覺知是看見正念所發現之物,我們毋須刻意去除或保留心中的東西,正念的精確使我們可隨順它,因爲它有自己的環境、自己的空間,用不著我們決定是該丟棄還是珍藏,因此,覺知是更進一步地走向對狀況的不作選擇。覺知的梵文 是smriti,意思是“認識”、“憶起”;此處“憶起”並非指記得過去,而是指認識正念的成果。正念提供了一些馀地、一些空間,使我們得以認出嗔恚、激情等等。正念提供的是主題、術語或文字,而覺知是文法,它貫通文意,並將術語安置于正確的位置。
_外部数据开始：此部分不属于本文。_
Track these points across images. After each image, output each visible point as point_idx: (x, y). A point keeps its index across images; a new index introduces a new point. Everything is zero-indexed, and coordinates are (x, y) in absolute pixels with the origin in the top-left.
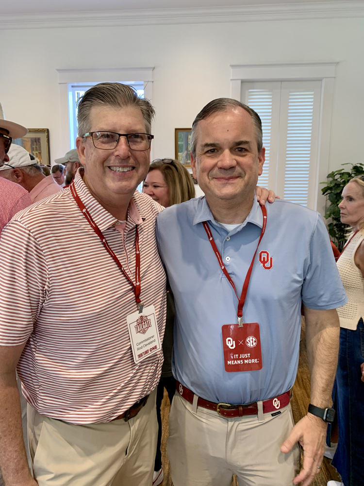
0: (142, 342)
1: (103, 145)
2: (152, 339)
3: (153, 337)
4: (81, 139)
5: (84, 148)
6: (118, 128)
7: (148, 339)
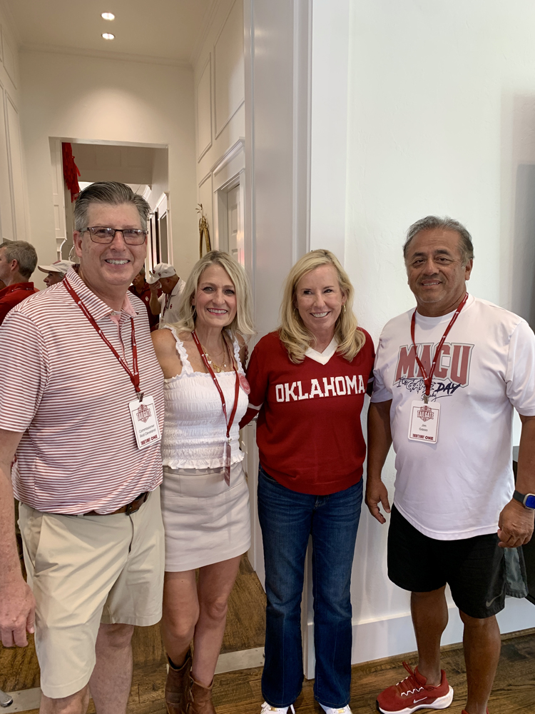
0: (144, 430)
1: (100, 239)
2: (152, 429)
3: (153, 426)
4: (78, 233)
5: (81, 242)
6: (114, 224)
7: (149, 428)
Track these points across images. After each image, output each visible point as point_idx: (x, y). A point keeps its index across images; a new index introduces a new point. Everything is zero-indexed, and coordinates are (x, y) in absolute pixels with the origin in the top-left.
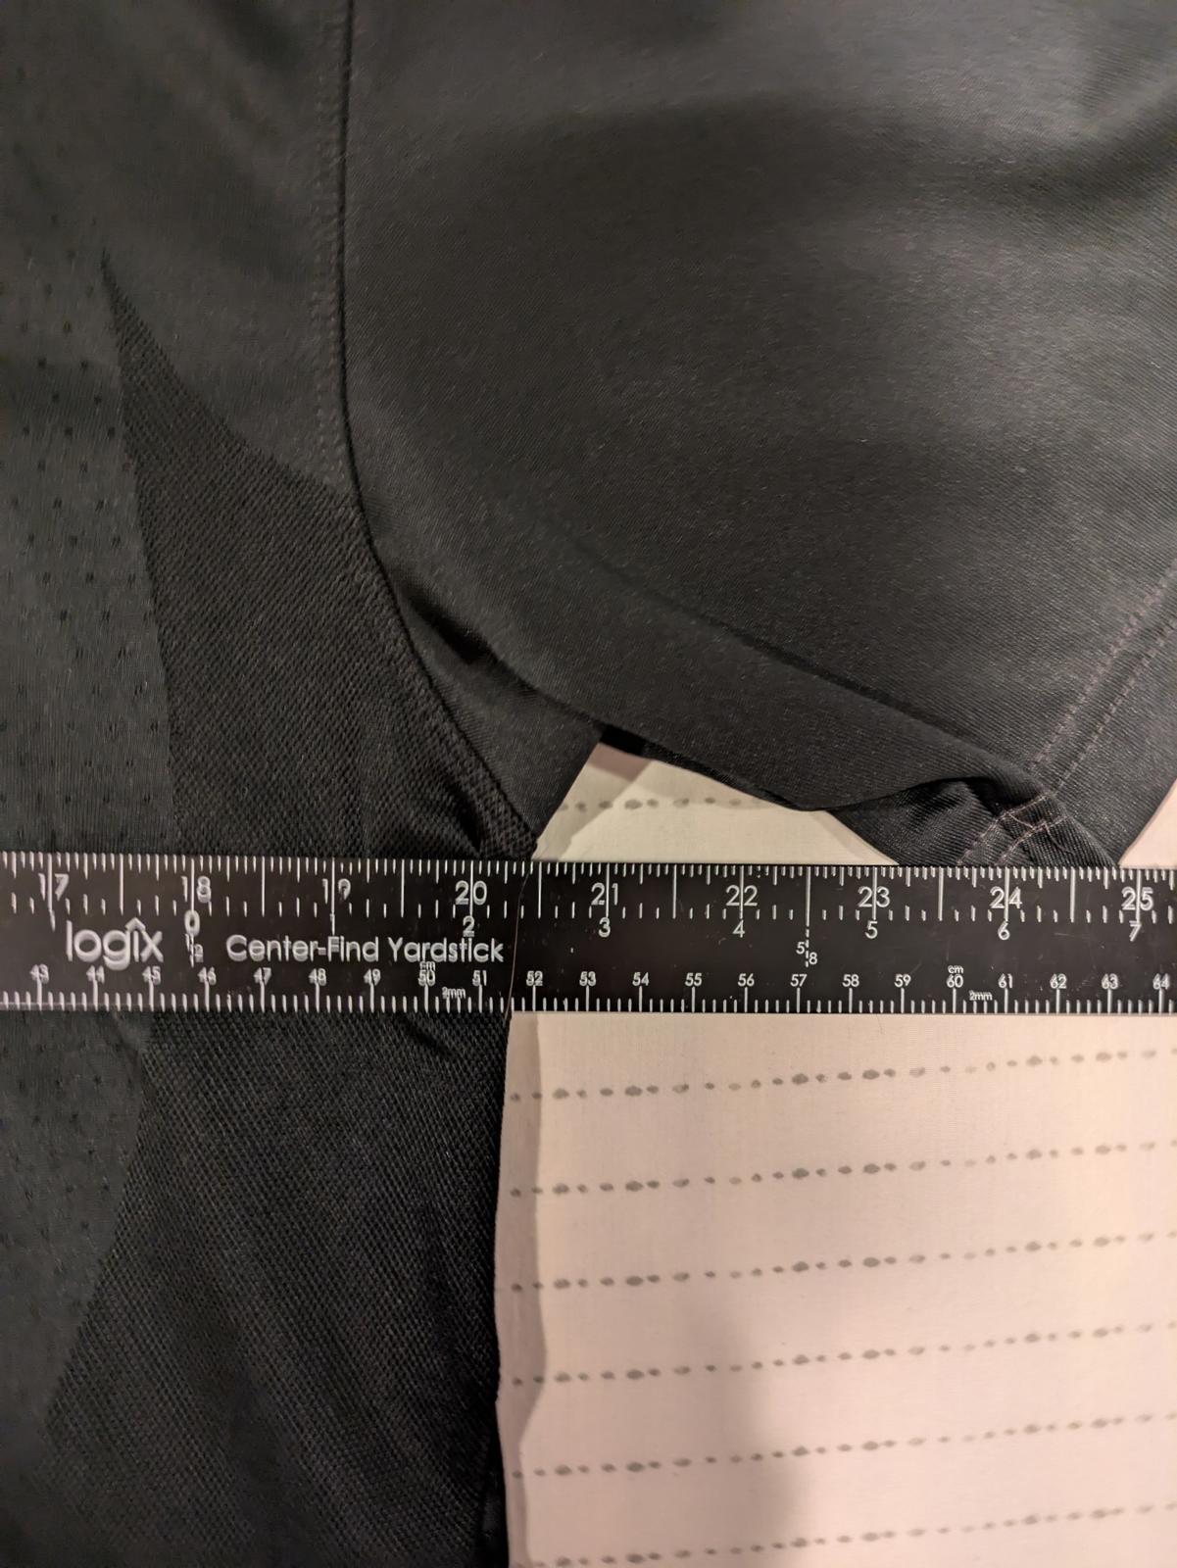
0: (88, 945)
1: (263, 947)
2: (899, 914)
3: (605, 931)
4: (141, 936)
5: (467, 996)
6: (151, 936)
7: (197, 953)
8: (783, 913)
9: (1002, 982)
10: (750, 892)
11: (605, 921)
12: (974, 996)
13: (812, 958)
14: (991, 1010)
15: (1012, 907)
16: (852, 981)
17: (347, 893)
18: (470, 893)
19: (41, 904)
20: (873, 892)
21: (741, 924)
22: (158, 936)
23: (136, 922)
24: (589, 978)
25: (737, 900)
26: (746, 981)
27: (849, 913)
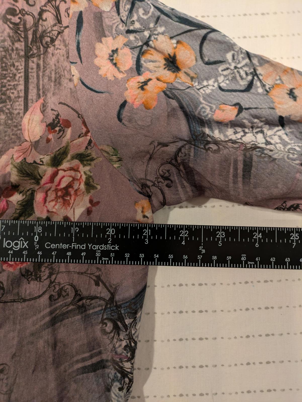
0: (9, 244)
1: (55, 246)
2: (228, 239)
3: (147, 242)
4: (23, 243)
5: (109, 260)
6: (26, 243)
7: (37, 247)
8: (195, 238)
9: (257, 259)
10: (187, 232)
11: (147, 240)
12: (249, 263)
13: (204, 251)
14: (254, 267)
15: (259, 238)
16: (215, 258)
17: (77, 231)
18: (111, 231)
20: (220, 233)
21: (184, 241)
22: (28, 242)
23: (22, 238)
24: (142, 255)
25: (183, 235)
26: (186, 257)
27: (214, 239)
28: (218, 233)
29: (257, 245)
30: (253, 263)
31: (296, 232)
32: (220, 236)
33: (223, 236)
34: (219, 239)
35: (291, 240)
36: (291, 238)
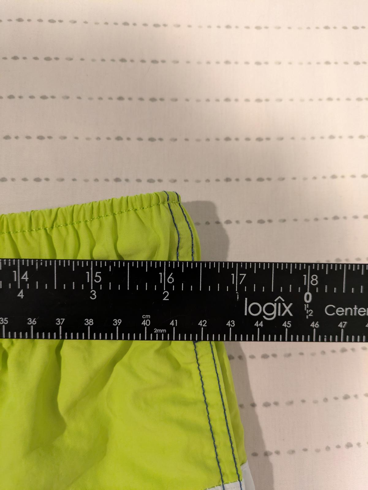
0: (255, 309)
1: (343, 311)
4: (282, 306)
6: (287, 306)
7: (310, 313)
19: (232, 287)
22: (291, 304)
23: (280, 297)
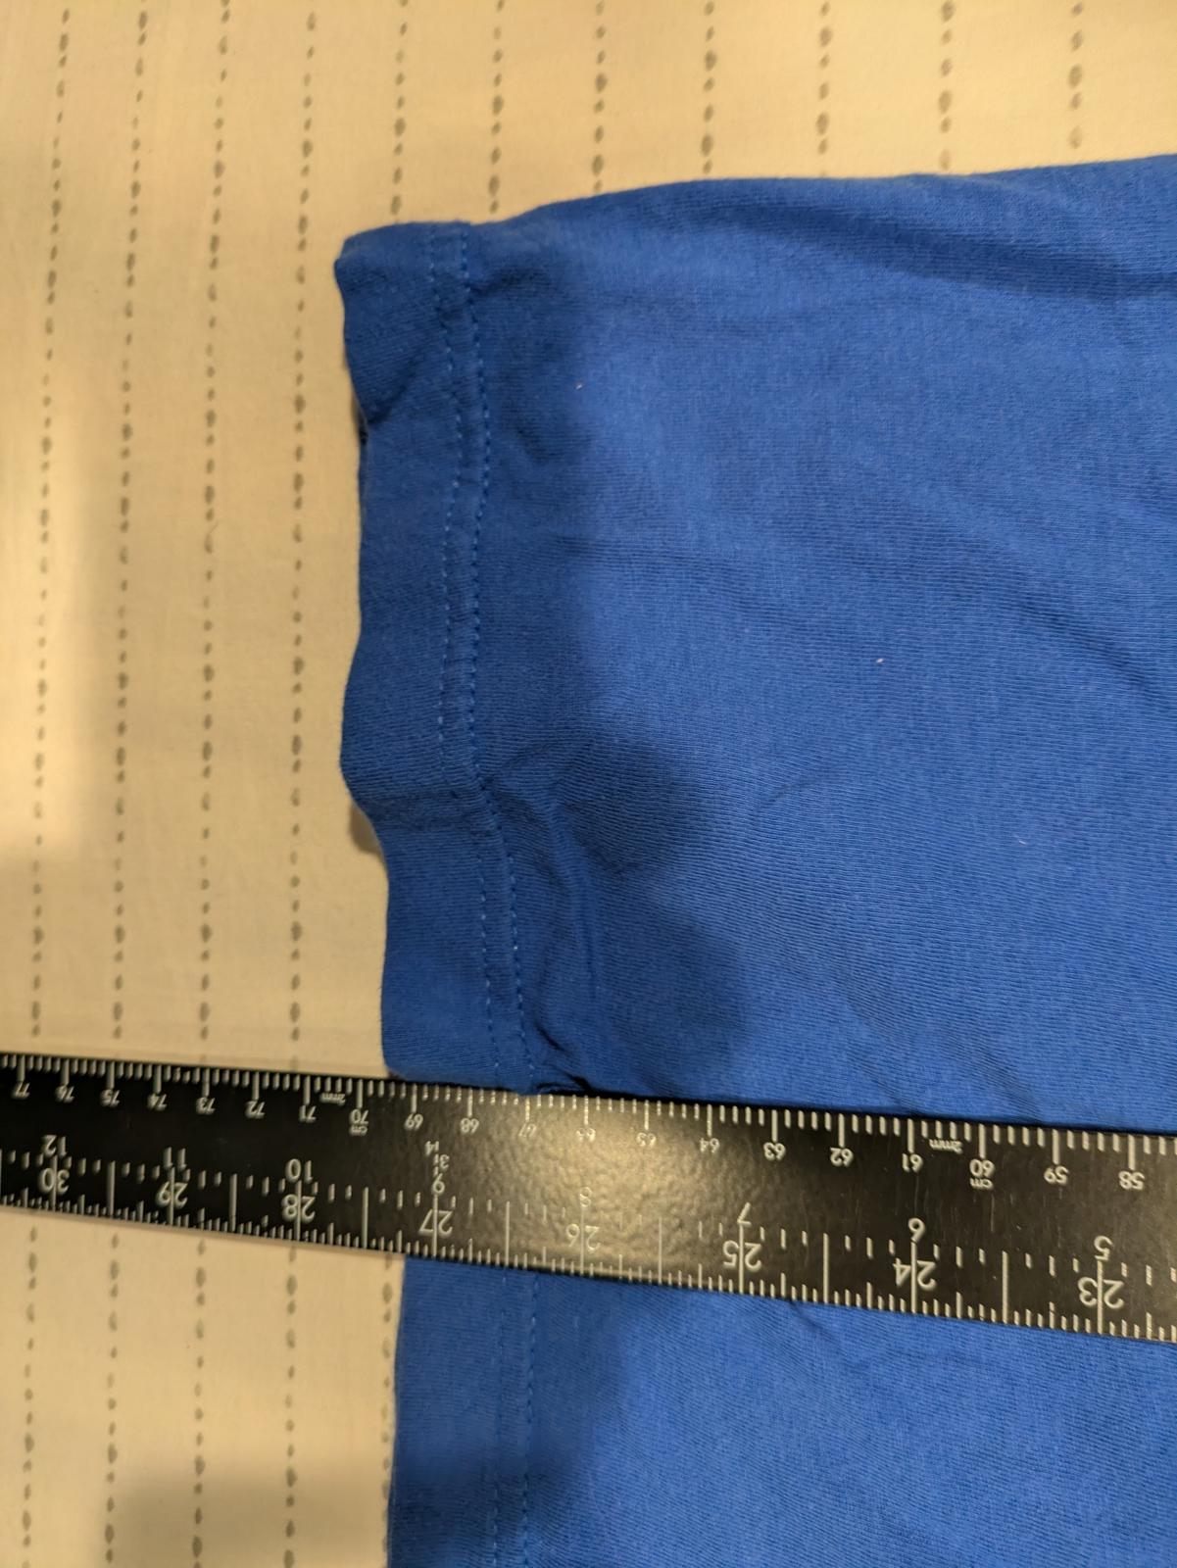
2: (1064, 1267)
9: (917, 1162)
12: (955, 1147)
15: (907, 1261)
16: (1131, 1180)
20: (1105, 1300)
27: (1138, 1273)
28: (1113, 1300)
29: (917, 1228)
30: (934, 1145)
31: (732, 1275)
32: (1106, 1288)
33: (1089, 1287)
34: (1112, 1272)
35: (756, 1240)
36: (756, 1248)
了解正念的精確無誤之後,我們可能自問:“我該拿它怎麼辦?我下一步該做什麼?……”此時,覺知再次向我們保證,我們其實什麼也不必做,只管留它在原處就是了。那好像在叢林中發現一朵美麗的花,我們該摘它回家或讓它繼續留在叢林裏?覺知說留它在叢林,因爲那是它生長的自然環境。因此,覺知是不去攀緣正念之所發現,而正念即是精確性——直見事物的本貌。正念是覺知的前驅,我們對准情況打一下閃光燈,然後讓那分專注攝入覺知。
因此正念配以覺知,使我們能接受生活情況的原貌,我們不須認爲生活值得抵製或沈迷——生活的各種情境是覺知與正念的糧食,少了其中的挫折與激奮,我們無法禅修。我們要穿著輪回的鞋,透過禅修不停地走,才能將鞋子穿破;結合正念與覺知,支持我們繼續此一旅程,因此禅修或精神上的成長有賴輪回。若從空中俯視,我們可以說毋須有輪回或涅槃,因爲這趟旅行是無用的;但既然我們是在地上,走這一趟則妙用無窮。
厭煩
我們必須以人身爲類比,來描述自我的發展:基本的二元觀、感覺、沖動與概念,可比做身體的骨骼;情緒似身上的肌肉;下意識的絮語以及所有微細的心理活動,有如供給肌肉養分的循環系統。因此,正常運作的身體必須具備肌肉系統、循環系統以及支撐它們的骨骼。